O Conselho Regional do Norte da Ordem dos Médicos acusa o Ministério da Saúde de querer transformar «a profissão de esteticista/pedicura (podologia)» numa profissão que abrange competências médicas.

A acusação consta de um comunicado deste organismo, a propósito de uma proposta de lei que se encontra em discussão na Assembleia da República e que estabelece o regime de acesso e de exercício da profissão de podologista.

A proposta «transforma na prática a profissão de esteticista/pedicura (podologia) numa profissão de elevada diferenciação e extensão, abrangendo competências de medicina, cirurgia e anestesiologia», acusa a Ordem.

«E tudo isto com um curso teórico de apenas três anos», alerta o Conselho Regional do Norte, referindo que a proposta prevê que os podologistas passem «a desempenhar, com total autonomia técnica e científica (prevenção, diagnóstico e terapêutica), múltiplas funções de profissões que têm, todas elas, períodos de formação bem mais extensos e exigentes».

«Os médicos especialistas, entre os quais se incluem aqueles que tratam doenças dos membros inferiores, são profissionais que cumpriram uma formação pré e pós-graduada de 11 a 13 anos e cujas competências estão ampla e consistentemente definidas do ponto de vista técnico e científico», insiste.

A Ordem indica que, apesar dos podologistas serem equiparados às profissões paramédicas, «simultaneamente é-lhes conferida uma autonomia ilimitada que não existe em nenhum das restantes profissões paramédicas, tornando o alcance do diploma verdadeiramente incompreensível».

«Nesta matéria, a regulamentação da atividade de podologia só poderia ser feita por analogia com as restantes profissões paramédicas e jamais por analogia à profissão de médico», considera este organismo.

Para a Ordem, esta é «mais uma tentativa de diluir competências na área da saúde com intenções meramente economicistas, sem respeito por critérios técnico-científicos e que pode, a curto prazo, contribuir para uma deterioração acelerada da assistência prestada aos doentes».

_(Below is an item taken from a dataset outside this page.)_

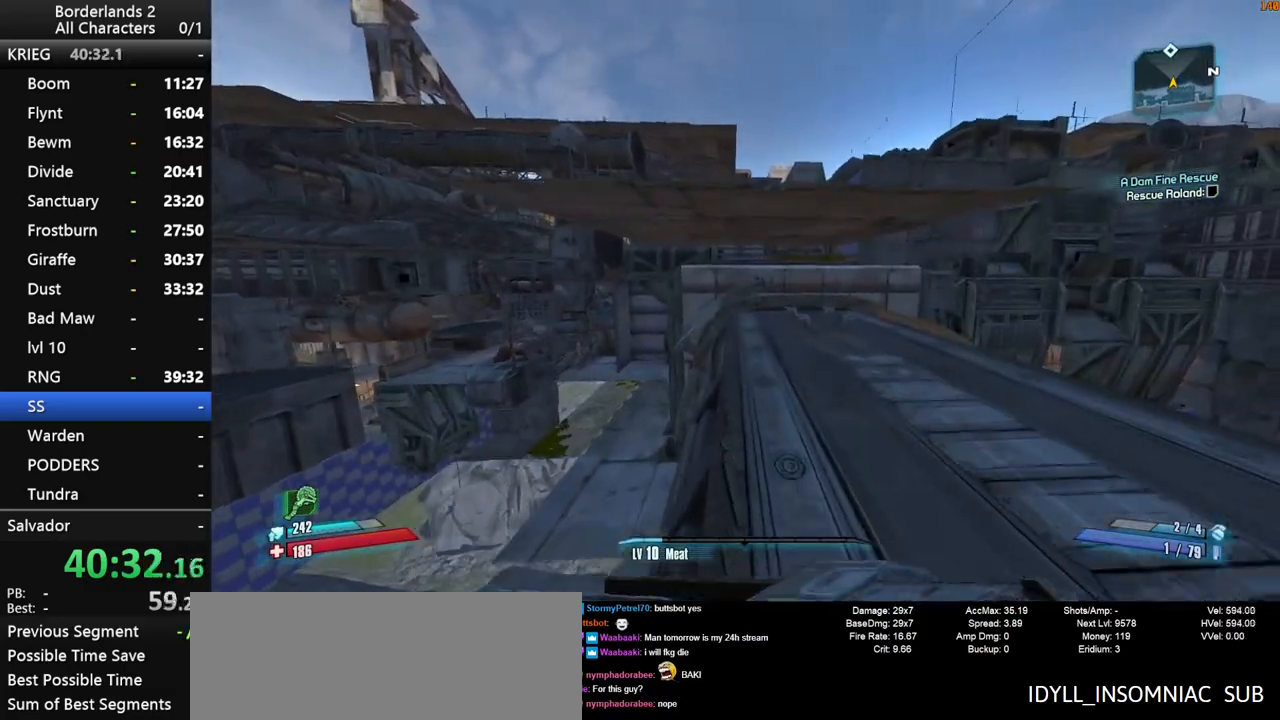
{"keys": ["w"], "mouse": [], "events": []}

«O Ministério da Saúde e os deputados da Assembleia da República têm o dever de clarificar esta matéria» e «de exercer o seu direito de intervenção no sentido de reformular a proposta de lei».

Também o Sindicato Independente dos Médicos (SIM) manifesta a sua «perplexidade e preocupação perante o conteúdo» da proposta de lei.

No site do SIM lê-se que a proposta «visa, muito corretamente aliás, regulamentar o exercício de uma profissão da área da saúde que deve ter toda a dignidade como a terão todas as outras».

«Mas pretender transferir para técnicos superiores de saúde competências técnico-científicas próprias de médicos (e também de enfermagem), conferindo-lhes uma autonomia que não tem equivalente nas restantes profissões paramédicas, é um desrespeito para com estas duas classes profissionais e uma irresponsabilidade para com os doentes», lê-se no comunicado.